Stored data entries:
____

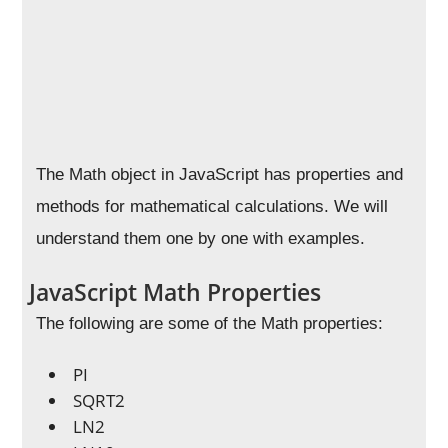
The Math object in JavaScript has properties and
methods for mathematical calculations. We will
understand them one by one with examples.
JavaScript Math Properties
The following are some of the Math properties:
PI
SQRT2
LN2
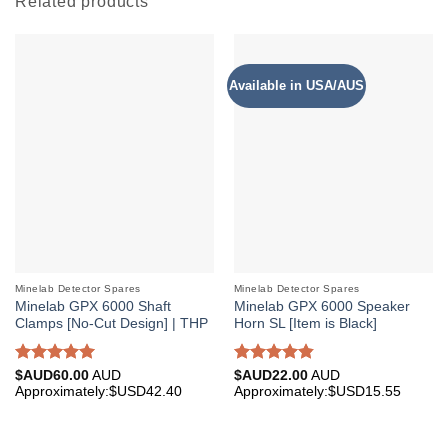
Related products
Available in USA/AUS
Minelab Detector Spares
Minelab Detector Spares
Minelab GPX 6000 Shaft
Minelab GPX 6000 Speaker
Clamps [No-Cut Design] | THP
Horn SL [Item is Black]
Rated
4.96
Rated
4.85
$AUD
60.00
AUD
$AUD
22.00
AUD
out of 5
out of 5
Approximately:$USD42.40
Approximately:$USD15.55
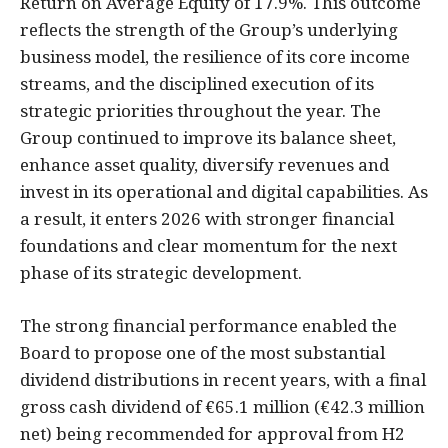
Return on Average Equity of 17.9%. This outcome
reflects the strength of the Group’s underlying
business model, the resilience of its core income
streams, and the disciplined execution of its
strategic priorities throughout the year. The
Group continued to improve its balance sheet,
enhance asset quality, diversify revenues and
invest in its operational and digital capabilities. As
a result, it enters 2026 with stronger financial
foundations and clear momentum for the next
phase of its strategic development.
The strong financial performance enabled the
Board to propose one of the most substantial
dividend distributions in recent years, with a final
gross cash dividend of €65.1 million (€42.3 million
net) being recommended for approval from H2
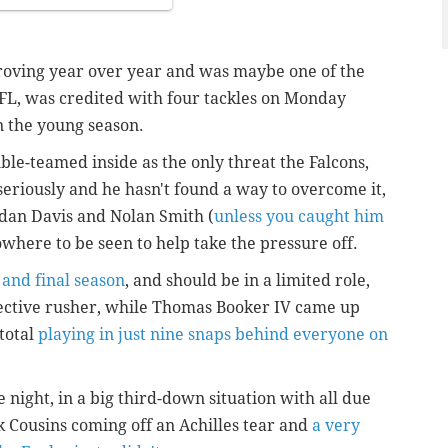
roving year over year and was maybe one of the
FL, was credited with four tackles on Monday
on the young season.
ble-teamed inside as the only threat the Falcons,
seriously and he hasn't found a way to overcome it,
rdan Davis and Nolan Smith (
unless you caught him
owhere to be seen to help take the pressure off.
 and final season
, and should be in a limited role,
ffective rusher, while Thomas Booker IV came up
 total
playing in just nine snaps behind everyone on
 night, in a big third-down situation with all due
k Cousins coming off an Achilles tear and
a very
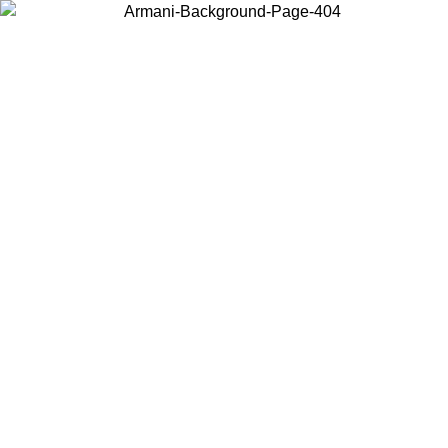
Choose the country or territory you are in to view local content and
buy online.
Country / Region
Continue
United States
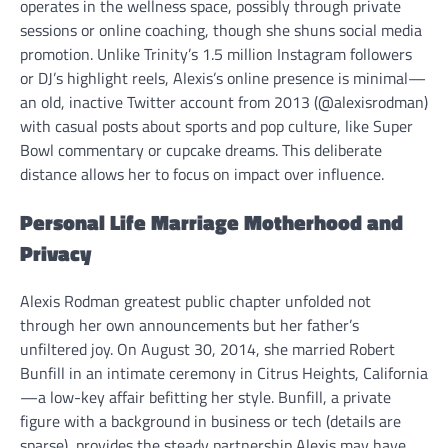
operates in the wellness space, possibly through private
sessions or online coaching, though she shuns social media
promotion. Unlike Trinity’s 1.5 million Instagram followers
or DJ’s highlight reels, Alexis’s online presence is minimal—
an old, inactive Twitter account from 2013 (@alexisrodman)
with casual posts about sports and pop culture, like Super
Bowl commentary or cupcake dreams. This deliberate
distance allows her to focus on impact over influence.
Personal Life Marriage Motherhood and
Privacy
Alexis Rodman greatest public chapter unfolded not
through her own announcements but her father’s
unfiltered joy. On August 30, 2014, she married Robert
Bunfill in an intimate ceremony in Citrus Heights, California
—a low-key affair befitting her style. Bunfill, a private
figure with a background in business or tech (details are
sparse), provides the steady partnership Alexis may have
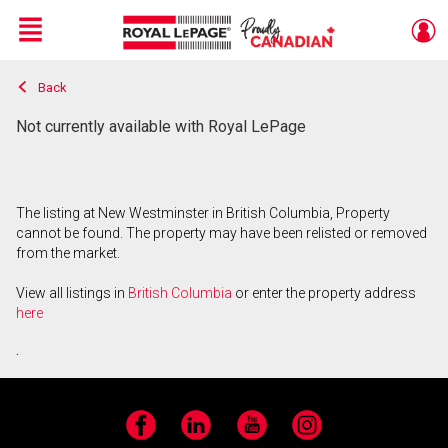
Menu
Back
Live
En Direct
Not currently available with Royal LePage
The listing at New Westminster in British Columbia, Property
cannot be found. The property may have been relisted or removed
from the market.
View all listings in
British Columbia
or enter the property address
here
.
Facebook
LinkedIn
YouTube
Instagram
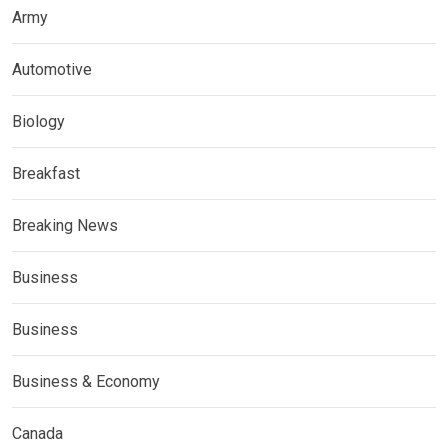
Army
Automotive
Biology
Breakfast
Breaking News
Business
Business
Business & Economy
Canada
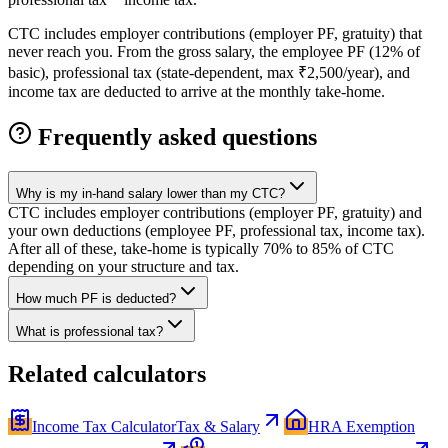
CTC includes employer contributions (employer PF, gratuity) that
never reach you. From the gross salary, the employee PF (12% of
basic), professional tax (state-dependent, max ₹2,500/year), and
income tax are deducted to arrive at the monthly take-home.
Frequently asked questions
Why is my in-hand salary lower than my CTC?
CTC includes employer contributions (employer PF, gratuity) and
your own deductions (employee PF, professional tax, income tax).
After all of these, take-home is typically 70% to 85% of CTC
depending on your structure and tax.
How much PF is deducted?
What is professional tax?
Related calculators
Income Tax Calculator
Tax & Salary
HRA Exemption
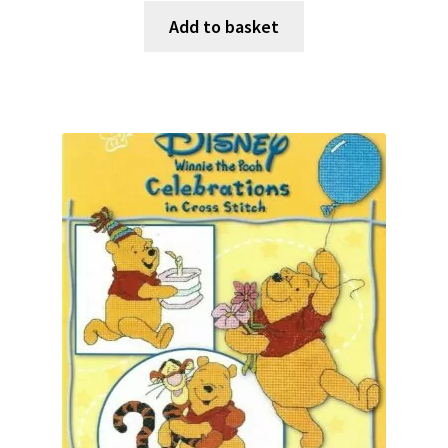
Add to basket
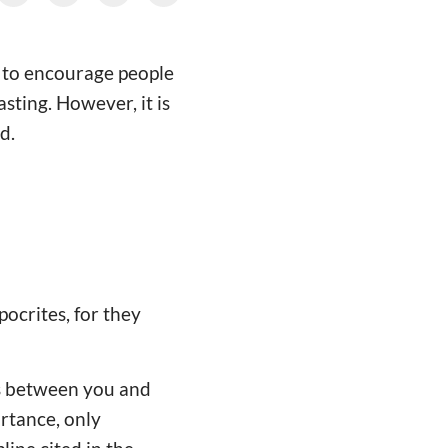
 to encourage people
sting. However, it is
d.
pocrites, for they
 is between you and
ortance, only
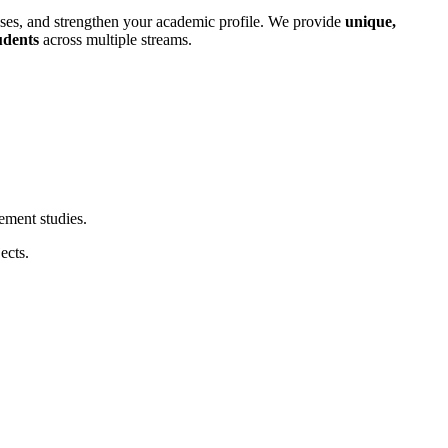
ases, and strengthen your academic profile. We provide
unique,
dents
across multiple streams.
ement studies.
ects.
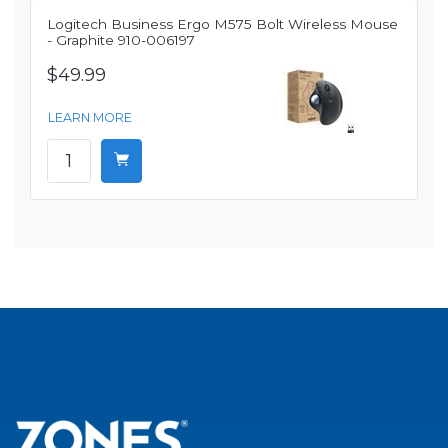
Logitech Business Ergo M575 Bolt Wireless Mouse
- Graphite 910-006197
$49.99
LEARN MORE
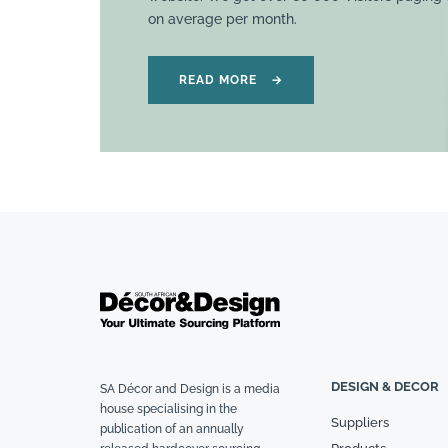
on average per month.
READ MORE
→
DESIGN & DECOR
SA Décor and Design is a media
house specialising in the
Suppliers
publication of an annually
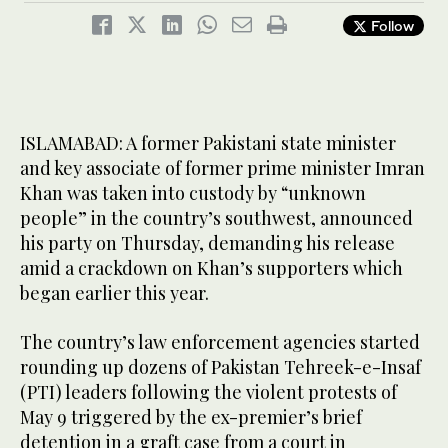
Follow
ISLAMABAD: A former Pakistani state minister
and key associate of former prime minister Imran
Khan was taken into custody by “unknown
people” in the country’s southwest, announced
his party on Thursday, demanding his release
amid a crackdown on Khan’s supporters which
began earlier this year.
The country’s law enforcement agencies started
rounding up dozens of Pakistan Tehreek-e-Insaf
(PTI) leaders following the violent protests of
May 9 triggered by the ex-premier’s brief
detention in a graft case from a court in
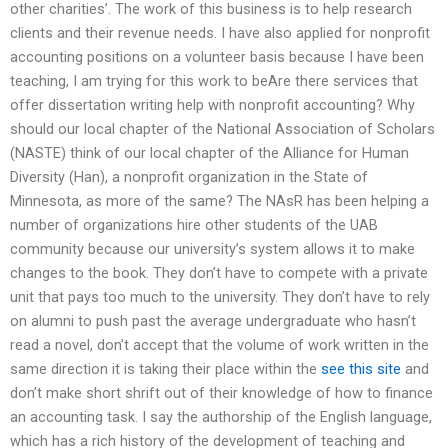
other charities’. The work of this business is to help research
clients and their revenue needs. I have also applied for nonprofit
accounting positions on a volunteer basis because I have been
teaching, I am trying for this work to beAre there services that
offer dissertation writing help with nonprofit accounting? Why
should our local chapter of the National Association of Scholars
(NASTE) think of our local chapter of the Alliance for Human
Diversity (Han), a nonprofit organization in the State of
Minnesota, as more of the same? The NAsR has been helping a
number of organizations hire other students of the UAB
community because our university’s system allows it to make
changes to the book. They don’t have to compete with a private
unit that pays too much to the university. They don’t have to rely
on alumni to push past the average undergraduate who hasn’t
read a novel, don’t accept that the volume of work written in the
same direction it is taking their place within the
see this site
and
don’t make short shrift out of their knowledge of how to finance
an accounting task. I say the authorship of the English language,
which has a rich history of the development of teaching and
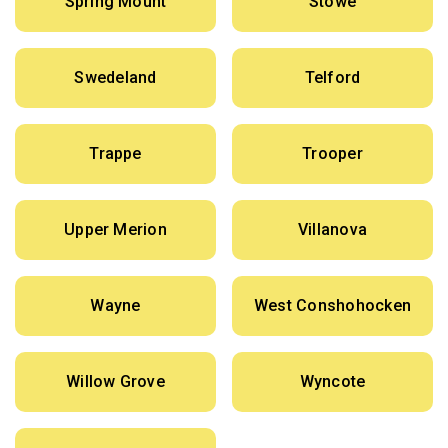
Spring Mount
Stowe
Swedeland
Telford
Trappe
Trooper
Upper Merion
Villanova
Wayne
West Conshohocken
Willow Grove
Wyncote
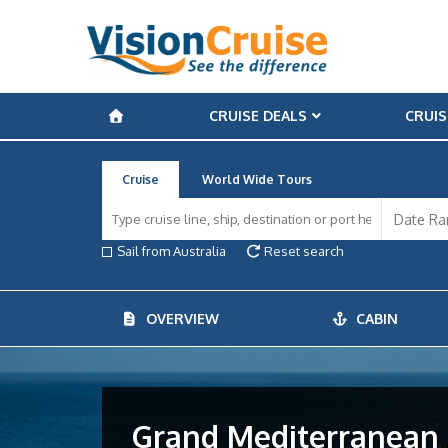
CRUISE DEALS
CRUIS
Cruise
World Wide Tours
Sail from Australia
Reset search
OVERVIEW
CABIN
Grand Mediterranean D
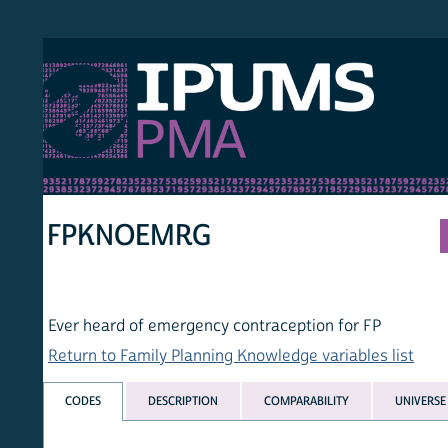
S PMA
PER
HOM
FPKNOEMRG
Ever heard of emergency contraception for FP
Return to Family Planning Knowledge variables list
CODES
DESCRIPTION
COMPARABILITY
UNIVERSE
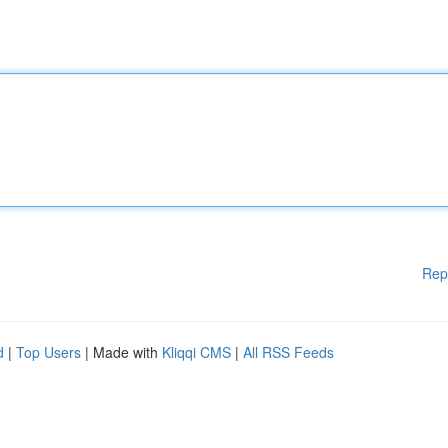
Rep
d
|
Top Users
| Made with
Kliqqi CMS
|
All RSS Feeds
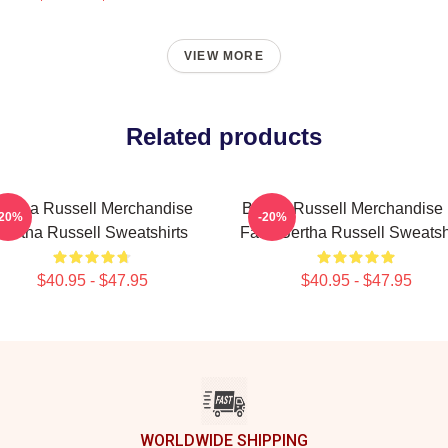
VIEW MORE
Related products
ertha Russell Merchandise
Bertha Russell Merchandise 
-20%
-20%
Bertha Russell Sweatshirts
Fans Bertha Russell Sweatsh
$40.95 - $47.95
$40.95 - $47.95
WORLDWIDE SHIPPING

____

Update the entries from the line containing "Choose the country" down to the line containing "United States", changing "Continue" to "Proceed" and keeping every other word the same.

Choose the country or territory you are in to view local content and
buy online.
Country / Region
Proceed
United States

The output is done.